Briggs whistled under his breath. ”This place is a leveling dream... if you can handle the action.”
”Errant's bringing in some Warlocks, knights, and Priests from Zynozure to take advantage of the accelerated time, and the North Wind is moving the wall up. There's adventurers flocking to the place now, we let word spread. There's no cash loot to speak of, but if you want Karma, this is even better than the battlefield... if you can take the monsters.”
”Grow in power or die.” Brother AA was very familiar with the paradigm. ”As long as they persist in the outer areas, and have good teamwork, they should be fine.”
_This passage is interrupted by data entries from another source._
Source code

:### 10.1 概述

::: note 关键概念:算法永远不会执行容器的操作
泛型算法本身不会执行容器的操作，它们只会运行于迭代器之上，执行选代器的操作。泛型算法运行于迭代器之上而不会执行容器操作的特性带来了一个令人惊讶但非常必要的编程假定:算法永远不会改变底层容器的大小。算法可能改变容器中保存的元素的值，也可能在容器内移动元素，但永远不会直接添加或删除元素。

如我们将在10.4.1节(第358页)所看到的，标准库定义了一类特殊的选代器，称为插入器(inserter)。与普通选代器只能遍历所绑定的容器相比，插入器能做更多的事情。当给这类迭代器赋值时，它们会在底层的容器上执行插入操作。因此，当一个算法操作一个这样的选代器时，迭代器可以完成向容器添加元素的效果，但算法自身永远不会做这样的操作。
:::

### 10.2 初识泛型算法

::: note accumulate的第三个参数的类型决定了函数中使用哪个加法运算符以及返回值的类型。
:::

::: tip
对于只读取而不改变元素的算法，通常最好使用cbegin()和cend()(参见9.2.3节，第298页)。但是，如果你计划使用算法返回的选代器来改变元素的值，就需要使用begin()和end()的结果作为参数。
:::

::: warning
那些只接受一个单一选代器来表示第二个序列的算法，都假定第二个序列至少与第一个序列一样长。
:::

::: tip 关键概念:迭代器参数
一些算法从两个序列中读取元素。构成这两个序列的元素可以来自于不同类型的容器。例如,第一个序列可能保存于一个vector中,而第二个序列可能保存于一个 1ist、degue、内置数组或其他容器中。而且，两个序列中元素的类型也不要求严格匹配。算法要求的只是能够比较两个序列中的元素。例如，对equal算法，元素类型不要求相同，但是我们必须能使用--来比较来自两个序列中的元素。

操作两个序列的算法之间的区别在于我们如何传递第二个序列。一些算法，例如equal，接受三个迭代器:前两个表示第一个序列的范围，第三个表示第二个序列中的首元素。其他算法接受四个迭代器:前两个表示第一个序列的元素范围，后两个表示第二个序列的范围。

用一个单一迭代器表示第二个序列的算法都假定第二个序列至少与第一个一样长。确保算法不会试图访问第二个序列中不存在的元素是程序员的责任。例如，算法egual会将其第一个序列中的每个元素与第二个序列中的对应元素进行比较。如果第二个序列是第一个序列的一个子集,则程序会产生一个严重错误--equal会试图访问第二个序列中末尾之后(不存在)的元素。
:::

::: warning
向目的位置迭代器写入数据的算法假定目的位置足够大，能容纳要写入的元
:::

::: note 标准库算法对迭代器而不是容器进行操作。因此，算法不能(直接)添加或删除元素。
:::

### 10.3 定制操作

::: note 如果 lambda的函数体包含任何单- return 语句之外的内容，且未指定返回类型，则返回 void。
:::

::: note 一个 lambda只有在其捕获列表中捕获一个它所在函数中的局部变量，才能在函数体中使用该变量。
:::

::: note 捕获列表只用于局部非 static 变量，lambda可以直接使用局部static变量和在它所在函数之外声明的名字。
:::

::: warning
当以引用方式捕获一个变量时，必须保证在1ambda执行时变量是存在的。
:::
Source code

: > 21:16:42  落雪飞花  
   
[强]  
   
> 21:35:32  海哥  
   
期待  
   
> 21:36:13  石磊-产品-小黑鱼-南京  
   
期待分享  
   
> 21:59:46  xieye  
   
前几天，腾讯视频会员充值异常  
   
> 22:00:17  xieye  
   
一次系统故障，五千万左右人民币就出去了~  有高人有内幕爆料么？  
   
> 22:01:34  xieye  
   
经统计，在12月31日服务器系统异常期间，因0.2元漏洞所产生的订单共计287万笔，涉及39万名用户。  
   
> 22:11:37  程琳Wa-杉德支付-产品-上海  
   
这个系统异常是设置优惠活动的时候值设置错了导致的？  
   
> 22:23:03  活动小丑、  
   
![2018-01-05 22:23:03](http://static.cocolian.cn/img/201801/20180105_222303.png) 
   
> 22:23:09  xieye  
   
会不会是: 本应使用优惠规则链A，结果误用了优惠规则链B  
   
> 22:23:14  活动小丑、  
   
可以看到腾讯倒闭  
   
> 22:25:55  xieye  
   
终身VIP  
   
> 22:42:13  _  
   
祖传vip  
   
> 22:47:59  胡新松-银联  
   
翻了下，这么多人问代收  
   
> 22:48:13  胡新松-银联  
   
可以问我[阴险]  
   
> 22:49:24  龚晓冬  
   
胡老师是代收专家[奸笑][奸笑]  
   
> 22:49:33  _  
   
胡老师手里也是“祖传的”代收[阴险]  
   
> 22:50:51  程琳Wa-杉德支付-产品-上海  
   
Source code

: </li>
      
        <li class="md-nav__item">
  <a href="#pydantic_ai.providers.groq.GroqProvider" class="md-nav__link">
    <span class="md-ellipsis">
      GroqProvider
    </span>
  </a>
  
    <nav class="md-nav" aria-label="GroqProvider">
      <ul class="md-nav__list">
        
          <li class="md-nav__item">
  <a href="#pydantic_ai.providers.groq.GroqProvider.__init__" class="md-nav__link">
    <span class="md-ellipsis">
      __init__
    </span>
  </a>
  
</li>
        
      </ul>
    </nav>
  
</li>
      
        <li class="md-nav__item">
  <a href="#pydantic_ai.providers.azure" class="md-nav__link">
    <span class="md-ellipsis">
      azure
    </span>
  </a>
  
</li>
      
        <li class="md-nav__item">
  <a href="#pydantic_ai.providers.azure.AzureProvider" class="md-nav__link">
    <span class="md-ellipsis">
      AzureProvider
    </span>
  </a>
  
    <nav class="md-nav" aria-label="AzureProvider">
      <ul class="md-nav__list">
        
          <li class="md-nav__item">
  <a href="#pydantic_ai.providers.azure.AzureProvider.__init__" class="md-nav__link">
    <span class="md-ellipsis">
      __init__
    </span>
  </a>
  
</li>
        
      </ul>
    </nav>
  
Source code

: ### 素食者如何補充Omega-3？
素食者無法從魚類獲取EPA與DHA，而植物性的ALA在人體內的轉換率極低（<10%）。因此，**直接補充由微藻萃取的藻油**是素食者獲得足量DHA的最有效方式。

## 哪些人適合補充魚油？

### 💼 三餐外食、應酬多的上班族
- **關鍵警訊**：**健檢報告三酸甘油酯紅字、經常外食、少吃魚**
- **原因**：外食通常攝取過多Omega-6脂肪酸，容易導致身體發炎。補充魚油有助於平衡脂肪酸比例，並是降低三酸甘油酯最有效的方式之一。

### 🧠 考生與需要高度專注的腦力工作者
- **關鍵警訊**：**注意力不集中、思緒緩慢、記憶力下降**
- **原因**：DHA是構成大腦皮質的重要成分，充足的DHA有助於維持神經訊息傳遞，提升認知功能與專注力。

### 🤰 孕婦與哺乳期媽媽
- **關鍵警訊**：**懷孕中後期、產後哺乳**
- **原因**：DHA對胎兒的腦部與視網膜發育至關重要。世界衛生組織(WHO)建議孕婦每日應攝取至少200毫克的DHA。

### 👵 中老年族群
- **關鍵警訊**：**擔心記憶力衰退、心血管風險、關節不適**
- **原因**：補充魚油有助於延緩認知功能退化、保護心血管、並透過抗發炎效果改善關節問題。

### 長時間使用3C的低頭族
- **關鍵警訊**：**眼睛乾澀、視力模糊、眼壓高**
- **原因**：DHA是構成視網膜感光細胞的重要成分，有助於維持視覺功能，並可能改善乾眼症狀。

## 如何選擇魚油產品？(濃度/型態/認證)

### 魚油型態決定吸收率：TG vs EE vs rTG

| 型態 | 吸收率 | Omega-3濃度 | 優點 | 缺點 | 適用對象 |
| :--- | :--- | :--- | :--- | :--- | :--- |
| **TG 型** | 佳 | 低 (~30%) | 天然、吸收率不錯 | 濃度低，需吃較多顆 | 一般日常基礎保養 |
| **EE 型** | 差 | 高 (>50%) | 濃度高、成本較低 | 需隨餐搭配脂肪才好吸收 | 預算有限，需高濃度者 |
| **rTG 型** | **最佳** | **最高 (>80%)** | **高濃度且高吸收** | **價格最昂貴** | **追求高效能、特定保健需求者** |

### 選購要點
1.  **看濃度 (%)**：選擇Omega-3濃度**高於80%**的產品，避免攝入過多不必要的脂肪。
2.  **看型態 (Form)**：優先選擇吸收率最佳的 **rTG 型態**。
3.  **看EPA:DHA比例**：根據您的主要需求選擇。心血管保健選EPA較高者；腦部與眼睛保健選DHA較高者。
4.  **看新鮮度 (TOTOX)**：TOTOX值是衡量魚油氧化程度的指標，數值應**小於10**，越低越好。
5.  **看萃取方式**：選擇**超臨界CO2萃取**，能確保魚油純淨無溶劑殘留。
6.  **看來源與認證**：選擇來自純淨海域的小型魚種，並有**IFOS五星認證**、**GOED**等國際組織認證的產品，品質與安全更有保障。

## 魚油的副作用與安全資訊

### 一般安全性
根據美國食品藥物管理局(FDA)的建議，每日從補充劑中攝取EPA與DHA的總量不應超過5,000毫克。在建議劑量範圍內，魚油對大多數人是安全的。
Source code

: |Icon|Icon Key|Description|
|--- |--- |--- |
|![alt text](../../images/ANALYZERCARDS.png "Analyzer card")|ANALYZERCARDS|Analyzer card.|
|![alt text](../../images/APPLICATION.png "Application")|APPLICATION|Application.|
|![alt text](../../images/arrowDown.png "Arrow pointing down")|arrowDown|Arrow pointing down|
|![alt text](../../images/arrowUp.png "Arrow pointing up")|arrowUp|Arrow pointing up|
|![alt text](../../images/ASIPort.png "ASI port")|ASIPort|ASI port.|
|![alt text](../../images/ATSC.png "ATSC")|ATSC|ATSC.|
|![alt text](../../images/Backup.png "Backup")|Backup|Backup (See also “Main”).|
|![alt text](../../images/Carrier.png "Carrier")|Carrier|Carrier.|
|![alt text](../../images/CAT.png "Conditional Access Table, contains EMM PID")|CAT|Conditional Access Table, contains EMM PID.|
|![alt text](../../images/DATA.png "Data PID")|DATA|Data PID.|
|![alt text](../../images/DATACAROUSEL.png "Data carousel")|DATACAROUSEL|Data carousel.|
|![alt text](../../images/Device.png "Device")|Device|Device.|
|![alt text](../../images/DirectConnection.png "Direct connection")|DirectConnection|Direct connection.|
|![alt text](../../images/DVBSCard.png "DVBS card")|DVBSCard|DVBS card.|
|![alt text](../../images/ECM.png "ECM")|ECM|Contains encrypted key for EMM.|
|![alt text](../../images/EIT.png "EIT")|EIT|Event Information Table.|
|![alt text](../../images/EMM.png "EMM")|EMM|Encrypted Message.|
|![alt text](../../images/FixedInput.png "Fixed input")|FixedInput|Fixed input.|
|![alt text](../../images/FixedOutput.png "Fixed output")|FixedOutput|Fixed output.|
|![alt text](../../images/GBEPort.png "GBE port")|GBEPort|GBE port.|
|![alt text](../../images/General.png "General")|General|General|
”So, we're two miles from the city center of the big hole, but we've traveled nearly a hundred.” Briggs sighed. ”It was nine miles after the first mile...”
”You're thinking what I'm thinking,” I agreed, as Brother AA watched us. His eyebrow prodded an explanation. ”It's increasing at ten to the power in miles closer to the center. The next mile is going to be near a thousand miles long.”
”Ten thousand miles to the middle?” He was shocked, despite himself. It was like putting an entire world or more inside the ruins of the city!
”I'm pretty sure we're in the equivalent of a gestating new world here, and the Hags are trying to lord over and control it.” I considered the implications. ”This world won't just go away when we correct the time/space around it, it'll be shunted elsewhere... somewhere the Hags want it to go.”
”They either sold off the souls or are setting themselves up as creation goddesses of a new world,” Brother AA said, his eyes narrowed.
”And if the time acceleration is holding true, the next one there is a hundred times, and the one after that is four to five hundred. You can make some very, very long-term plans with that kind of time and nobody trying to stop you. Even just a year outside gives them centuries within to arrange stuff and make it happen.”
”They could have made an army and marched out of here, practically unassailable,” Briggs noted aloud. ”No way we'd be able to keep up with their numbers...”
”The creatures that are born here are living on primal Qi in the air and at accelerated temporal wakes, drawn from the Ether and Dream. They will not last long outside of such conditions... a month or so at most, aging away quickly and dying. As we break the temporal walls, we essentially are bringing their doom,” Brother AA said authoritatively.
Well, guess the Land had its own way of dealing with those born under grossly unreal conditions.